Status: accepted Date: 2026-06-01

Context

Three distinct execution contexts need AI calls:

  1. Local dev — no Snowflake connection, no API cost, fast iteration (Ollama).
  2. Interactive Streamlit session — must stay inside Snowflake for GDPR; serverless compute preferred to avoid idle WH cost (Cortex).
  3. Serverless batch task — no WH available; EAI direct API call is ~5× cheaper than Cortex + WH for non-interactive workloads (EAI → Anthropic/Mistral).

Without an abstraction, application code must branch on environment, and every new context requires a code change in the calling app.

Decision

PinkyAI.__init__ accepts a backend parameter: "cortex" | "ollama" | "groq" | "task". All public methods (complete, extract, classify, filter, embed, parse_document, count_tokens) have the same signature regardless of backend.

The active backend is resolved from the PINKY_AI_BACKEND environment variable by the get_ai(session) factory function. Application code calls ai.complete(...) unchanged across all environments.

Consequences

  • backend="task" is only valid inside a serverless task.
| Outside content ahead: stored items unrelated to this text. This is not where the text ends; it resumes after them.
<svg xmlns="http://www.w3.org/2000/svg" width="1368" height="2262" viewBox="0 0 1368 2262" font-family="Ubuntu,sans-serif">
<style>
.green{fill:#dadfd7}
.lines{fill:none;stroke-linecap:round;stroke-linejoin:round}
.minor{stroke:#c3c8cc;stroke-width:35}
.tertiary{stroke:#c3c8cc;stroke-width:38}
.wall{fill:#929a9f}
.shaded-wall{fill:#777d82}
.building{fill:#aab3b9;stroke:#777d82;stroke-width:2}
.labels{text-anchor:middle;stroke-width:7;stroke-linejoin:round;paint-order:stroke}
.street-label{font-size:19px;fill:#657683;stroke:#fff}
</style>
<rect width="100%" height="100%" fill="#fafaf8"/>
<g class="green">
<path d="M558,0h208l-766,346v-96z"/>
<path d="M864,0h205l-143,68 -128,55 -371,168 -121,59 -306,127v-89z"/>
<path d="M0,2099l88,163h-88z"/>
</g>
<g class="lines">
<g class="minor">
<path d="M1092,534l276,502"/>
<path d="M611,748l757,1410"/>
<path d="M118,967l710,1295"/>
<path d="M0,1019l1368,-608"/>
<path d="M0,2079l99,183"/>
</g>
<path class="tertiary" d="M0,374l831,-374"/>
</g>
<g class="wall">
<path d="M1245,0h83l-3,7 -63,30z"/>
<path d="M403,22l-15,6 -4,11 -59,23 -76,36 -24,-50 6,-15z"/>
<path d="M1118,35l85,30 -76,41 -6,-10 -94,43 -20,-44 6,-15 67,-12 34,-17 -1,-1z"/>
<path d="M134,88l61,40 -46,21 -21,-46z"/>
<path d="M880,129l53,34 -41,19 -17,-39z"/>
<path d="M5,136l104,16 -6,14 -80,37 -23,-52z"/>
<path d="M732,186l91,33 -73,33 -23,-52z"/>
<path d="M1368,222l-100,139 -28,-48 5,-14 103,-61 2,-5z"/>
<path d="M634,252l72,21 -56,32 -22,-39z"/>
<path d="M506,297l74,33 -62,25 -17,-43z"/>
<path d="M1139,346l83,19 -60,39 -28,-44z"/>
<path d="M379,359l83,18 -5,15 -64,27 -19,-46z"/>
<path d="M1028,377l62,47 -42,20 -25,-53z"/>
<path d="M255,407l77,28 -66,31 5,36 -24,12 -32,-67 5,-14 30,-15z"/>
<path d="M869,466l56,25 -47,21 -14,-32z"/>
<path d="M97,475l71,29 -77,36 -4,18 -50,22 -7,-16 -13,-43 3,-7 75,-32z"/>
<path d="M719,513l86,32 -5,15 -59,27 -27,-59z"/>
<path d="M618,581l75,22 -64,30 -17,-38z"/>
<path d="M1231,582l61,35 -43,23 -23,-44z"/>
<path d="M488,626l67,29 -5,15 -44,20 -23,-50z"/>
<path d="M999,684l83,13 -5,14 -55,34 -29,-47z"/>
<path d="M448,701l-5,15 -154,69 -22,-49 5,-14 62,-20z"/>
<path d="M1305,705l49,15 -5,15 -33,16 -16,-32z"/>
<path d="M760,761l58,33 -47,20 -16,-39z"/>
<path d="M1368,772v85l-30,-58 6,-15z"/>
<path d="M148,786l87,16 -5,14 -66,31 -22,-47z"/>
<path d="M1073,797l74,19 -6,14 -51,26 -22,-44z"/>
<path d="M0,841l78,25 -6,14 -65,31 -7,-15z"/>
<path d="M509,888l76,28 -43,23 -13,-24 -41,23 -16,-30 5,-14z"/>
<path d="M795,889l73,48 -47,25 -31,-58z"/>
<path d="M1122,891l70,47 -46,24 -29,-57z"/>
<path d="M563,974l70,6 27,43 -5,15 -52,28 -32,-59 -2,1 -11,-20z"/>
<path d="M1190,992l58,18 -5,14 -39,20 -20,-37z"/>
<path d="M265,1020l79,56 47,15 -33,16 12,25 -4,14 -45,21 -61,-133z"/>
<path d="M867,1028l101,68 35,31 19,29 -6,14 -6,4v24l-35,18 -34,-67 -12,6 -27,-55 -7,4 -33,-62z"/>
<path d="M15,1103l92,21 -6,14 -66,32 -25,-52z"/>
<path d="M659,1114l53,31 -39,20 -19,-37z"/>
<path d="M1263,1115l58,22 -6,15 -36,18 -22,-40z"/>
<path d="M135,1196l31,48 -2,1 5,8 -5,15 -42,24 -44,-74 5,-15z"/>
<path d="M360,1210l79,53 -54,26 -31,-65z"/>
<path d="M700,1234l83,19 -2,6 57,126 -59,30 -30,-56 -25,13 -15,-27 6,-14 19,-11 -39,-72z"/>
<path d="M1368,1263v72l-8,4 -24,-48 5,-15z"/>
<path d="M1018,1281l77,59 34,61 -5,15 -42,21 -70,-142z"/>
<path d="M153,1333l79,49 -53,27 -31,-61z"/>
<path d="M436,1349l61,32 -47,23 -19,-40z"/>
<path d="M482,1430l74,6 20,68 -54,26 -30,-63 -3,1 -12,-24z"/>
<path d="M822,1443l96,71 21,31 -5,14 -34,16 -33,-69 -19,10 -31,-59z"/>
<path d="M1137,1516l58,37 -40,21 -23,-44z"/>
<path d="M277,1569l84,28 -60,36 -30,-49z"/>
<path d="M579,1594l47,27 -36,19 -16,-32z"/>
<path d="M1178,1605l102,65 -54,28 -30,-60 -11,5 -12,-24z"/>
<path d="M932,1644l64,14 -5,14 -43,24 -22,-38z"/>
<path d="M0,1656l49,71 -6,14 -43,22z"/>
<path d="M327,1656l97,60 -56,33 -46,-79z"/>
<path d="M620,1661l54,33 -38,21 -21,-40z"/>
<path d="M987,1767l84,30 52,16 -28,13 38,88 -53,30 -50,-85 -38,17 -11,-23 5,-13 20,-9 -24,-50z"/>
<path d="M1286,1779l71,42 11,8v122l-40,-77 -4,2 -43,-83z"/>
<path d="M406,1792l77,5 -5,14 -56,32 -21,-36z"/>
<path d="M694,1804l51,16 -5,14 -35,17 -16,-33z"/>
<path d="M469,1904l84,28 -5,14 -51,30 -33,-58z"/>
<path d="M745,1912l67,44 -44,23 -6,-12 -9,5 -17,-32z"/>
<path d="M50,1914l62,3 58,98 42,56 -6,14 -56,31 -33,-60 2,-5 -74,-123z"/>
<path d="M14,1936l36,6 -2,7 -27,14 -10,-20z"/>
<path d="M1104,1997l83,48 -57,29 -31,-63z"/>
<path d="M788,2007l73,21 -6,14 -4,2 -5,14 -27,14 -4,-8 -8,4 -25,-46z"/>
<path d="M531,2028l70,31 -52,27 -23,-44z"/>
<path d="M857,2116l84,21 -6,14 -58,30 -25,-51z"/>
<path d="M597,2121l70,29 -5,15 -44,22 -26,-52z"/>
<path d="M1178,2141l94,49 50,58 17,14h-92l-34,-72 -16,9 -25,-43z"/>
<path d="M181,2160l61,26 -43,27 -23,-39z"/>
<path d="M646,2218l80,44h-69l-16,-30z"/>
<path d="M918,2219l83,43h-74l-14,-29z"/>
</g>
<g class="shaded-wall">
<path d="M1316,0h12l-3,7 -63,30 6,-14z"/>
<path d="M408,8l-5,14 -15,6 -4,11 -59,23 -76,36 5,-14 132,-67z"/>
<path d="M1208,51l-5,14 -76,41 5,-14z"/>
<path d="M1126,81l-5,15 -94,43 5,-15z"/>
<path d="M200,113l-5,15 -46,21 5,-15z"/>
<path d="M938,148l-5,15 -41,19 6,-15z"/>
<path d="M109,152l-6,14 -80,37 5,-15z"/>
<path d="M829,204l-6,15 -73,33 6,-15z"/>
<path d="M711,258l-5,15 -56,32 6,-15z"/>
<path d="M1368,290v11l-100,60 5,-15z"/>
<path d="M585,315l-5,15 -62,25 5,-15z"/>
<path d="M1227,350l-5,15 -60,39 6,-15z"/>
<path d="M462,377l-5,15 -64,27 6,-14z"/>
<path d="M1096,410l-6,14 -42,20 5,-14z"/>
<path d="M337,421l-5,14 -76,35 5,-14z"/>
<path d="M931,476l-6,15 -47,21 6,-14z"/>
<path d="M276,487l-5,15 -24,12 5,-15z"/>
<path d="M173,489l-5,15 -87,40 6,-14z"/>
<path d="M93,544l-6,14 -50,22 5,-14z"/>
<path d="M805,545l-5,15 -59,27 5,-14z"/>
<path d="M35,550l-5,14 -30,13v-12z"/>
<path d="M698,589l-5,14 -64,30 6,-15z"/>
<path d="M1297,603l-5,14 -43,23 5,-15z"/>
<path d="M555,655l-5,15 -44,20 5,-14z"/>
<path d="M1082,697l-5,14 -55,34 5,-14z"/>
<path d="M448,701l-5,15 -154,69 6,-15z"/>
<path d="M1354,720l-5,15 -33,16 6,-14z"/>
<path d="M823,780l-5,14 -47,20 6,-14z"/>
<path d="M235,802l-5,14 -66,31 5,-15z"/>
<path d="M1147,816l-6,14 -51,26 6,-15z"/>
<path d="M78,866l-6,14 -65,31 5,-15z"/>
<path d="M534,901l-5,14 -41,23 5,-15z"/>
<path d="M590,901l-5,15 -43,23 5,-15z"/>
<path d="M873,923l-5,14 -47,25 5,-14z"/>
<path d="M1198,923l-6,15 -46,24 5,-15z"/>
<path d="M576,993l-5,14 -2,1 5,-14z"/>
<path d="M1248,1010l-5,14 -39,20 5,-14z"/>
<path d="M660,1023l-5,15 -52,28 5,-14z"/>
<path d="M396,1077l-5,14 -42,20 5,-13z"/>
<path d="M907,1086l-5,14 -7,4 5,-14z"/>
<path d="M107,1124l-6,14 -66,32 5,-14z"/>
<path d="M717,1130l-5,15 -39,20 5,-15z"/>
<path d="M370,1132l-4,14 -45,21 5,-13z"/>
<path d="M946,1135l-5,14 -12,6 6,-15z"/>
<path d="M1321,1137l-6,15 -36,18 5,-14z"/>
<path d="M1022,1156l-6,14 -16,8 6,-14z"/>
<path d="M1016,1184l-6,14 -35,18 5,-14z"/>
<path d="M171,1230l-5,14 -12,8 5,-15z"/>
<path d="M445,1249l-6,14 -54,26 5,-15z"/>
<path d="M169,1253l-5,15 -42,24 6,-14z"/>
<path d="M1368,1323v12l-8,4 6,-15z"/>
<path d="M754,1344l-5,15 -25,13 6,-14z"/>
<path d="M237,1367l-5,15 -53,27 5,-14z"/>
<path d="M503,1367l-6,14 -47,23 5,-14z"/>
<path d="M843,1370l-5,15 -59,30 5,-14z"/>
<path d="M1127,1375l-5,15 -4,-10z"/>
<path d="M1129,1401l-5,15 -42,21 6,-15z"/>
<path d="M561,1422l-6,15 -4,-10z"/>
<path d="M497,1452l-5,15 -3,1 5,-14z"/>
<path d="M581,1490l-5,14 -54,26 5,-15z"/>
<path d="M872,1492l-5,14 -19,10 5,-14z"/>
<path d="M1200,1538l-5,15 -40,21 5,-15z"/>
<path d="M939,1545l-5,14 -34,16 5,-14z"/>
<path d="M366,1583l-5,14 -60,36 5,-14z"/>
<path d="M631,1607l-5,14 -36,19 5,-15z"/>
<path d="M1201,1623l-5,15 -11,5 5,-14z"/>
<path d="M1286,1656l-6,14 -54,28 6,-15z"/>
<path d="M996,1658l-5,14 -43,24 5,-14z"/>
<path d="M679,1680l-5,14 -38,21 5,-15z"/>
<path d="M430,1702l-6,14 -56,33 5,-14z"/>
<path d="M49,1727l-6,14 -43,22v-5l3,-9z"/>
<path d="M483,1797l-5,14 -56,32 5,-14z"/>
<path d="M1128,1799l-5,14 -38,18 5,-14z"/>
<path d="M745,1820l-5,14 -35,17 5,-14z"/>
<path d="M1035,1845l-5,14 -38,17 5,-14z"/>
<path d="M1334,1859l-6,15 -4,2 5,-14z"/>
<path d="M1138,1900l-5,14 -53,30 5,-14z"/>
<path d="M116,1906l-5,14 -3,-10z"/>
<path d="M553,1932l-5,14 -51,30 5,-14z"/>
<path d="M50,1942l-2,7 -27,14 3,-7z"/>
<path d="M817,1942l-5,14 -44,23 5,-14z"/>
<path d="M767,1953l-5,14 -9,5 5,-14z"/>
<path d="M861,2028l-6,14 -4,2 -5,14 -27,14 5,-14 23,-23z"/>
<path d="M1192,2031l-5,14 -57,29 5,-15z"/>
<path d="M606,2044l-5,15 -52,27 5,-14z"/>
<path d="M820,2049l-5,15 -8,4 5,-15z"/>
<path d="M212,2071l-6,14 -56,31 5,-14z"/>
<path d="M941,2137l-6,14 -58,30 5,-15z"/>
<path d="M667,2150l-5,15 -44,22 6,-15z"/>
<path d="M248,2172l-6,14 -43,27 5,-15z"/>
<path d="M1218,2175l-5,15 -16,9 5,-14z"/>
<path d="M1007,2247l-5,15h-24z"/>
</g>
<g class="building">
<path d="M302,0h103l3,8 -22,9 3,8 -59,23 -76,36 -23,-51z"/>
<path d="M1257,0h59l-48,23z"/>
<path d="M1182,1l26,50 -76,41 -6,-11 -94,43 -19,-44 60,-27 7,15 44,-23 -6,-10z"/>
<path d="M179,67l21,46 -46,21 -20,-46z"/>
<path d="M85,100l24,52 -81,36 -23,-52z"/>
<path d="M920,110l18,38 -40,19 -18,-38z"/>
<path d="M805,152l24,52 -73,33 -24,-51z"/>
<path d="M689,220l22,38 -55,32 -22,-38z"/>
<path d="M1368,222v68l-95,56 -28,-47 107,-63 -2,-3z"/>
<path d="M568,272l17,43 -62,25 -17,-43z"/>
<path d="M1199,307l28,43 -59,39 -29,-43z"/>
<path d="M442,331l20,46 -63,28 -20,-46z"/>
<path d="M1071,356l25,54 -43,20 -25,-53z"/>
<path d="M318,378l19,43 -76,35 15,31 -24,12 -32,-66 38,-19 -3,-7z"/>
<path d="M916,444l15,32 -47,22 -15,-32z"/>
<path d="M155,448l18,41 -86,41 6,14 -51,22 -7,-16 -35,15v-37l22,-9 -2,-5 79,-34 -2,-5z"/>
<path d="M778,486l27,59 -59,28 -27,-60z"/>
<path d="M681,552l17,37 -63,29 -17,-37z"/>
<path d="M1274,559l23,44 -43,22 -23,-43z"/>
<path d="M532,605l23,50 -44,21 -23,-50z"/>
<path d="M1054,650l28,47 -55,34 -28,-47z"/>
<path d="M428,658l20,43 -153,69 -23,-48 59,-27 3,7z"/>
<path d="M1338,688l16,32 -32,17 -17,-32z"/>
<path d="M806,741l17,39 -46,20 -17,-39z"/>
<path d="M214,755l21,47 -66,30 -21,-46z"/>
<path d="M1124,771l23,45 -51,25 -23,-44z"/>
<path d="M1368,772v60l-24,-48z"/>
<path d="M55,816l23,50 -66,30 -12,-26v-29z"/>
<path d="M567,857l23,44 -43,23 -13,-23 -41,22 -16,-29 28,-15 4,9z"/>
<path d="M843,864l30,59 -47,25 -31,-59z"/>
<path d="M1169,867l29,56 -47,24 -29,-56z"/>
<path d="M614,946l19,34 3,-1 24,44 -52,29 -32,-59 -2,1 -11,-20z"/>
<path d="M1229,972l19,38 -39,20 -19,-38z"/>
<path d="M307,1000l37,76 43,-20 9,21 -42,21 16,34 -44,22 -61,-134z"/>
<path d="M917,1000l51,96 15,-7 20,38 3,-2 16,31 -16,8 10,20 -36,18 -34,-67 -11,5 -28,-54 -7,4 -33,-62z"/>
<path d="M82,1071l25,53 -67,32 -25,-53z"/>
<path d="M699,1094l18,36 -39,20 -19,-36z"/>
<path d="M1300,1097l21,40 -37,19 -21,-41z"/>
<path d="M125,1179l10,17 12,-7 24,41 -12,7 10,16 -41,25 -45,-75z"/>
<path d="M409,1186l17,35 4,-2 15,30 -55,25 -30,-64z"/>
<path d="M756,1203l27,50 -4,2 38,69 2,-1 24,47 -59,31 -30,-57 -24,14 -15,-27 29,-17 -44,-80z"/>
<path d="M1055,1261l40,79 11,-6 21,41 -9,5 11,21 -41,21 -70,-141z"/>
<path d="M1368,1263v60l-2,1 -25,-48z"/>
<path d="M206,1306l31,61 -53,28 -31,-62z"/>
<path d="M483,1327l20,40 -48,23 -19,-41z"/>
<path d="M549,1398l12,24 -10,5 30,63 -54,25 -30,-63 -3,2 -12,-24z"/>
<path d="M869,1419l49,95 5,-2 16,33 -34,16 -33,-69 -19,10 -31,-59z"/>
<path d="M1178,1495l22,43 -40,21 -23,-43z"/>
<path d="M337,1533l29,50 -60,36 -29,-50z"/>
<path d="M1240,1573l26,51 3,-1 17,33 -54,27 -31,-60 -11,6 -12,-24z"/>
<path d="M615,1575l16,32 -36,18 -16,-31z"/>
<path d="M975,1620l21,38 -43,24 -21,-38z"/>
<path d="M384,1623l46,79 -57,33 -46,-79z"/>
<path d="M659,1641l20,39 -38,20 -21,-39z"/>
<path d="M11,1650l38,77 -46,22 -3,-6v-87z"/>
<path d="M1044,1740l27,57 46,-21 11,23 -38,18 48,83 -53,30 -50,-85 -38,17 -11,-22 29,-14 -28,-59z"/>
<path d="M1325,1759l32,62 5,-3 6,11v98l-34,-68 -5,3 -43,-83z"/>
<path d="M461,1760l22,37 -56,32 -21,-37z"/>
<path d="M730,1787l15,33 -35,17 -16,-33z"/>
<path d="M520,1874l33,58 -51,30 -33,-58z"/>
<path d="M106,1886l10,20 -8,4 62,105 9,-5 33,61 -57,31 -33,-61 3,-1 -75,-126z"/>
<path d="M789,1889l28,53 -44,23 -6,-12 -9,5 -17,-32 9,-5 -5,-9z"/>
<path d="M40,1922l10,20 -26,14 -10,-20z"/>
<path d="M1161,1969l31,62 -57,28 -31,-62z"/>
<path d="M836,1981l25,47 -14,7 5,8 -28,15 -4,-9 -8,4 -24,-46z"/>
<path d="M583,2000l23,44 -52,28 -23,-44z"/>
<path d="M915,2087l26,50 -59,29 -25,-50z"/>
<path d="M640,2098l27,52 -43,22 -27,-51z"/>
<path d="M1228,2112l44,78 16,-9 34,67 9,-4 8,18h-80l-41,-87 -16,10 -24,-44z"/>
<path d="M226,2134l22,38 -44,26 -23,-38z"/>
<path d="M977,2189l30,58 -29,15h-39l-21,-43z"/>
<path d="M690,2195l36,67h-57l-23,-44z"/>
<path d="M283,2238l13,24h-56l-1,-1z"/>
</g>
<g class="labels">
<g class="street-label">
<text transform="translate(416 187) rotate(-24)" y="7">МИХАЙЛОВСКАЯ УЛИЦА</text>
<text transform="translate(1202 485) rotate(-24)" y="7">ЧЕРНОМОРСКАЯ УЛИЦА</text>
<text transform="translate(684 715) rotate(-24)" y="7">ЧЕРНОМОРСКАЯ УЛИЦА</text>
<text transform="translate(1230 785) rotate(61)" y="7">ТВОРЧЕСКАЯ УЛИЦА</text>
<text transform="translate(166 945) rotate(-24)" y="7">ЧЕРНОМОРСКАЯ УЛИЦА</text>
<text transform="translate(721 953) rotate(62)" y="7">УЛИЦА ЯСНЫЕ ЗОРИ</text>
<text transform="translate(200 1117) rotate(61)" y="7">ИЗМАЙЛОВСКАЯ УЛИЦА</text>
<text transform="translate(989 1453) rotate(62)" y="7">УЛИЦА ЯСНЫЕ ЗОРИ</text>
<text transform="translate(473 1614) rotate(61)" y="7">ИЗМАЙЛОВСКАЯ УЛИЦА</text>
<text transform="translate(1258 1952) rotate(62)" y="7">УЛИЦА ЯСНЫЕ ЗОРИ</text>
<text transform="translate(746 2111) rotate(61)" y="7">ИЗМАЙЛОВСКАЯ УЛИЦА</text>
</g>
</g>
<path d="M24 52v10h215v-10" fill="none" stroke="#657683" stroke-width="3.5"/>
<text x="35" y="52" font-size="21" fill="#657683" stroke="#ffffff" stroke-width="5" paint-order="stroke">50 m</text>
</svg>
Calling it from a Streamlit session would spin up no WH but would expose data to external APIs — prohibited for products handling minor data (see ADR-0003).
  • Local model quality (Ollama mistral) diverges from prod quality (Cortex mistral-large2). Local mode is for integration testing of the pipeline shape, not for output quality.
  • backend="groq" is a dev-cloud shortcut (fast, cheap) — not for production.
  • Adding a new backend requires only a new branch in _call_openai_compat; calling code never changes.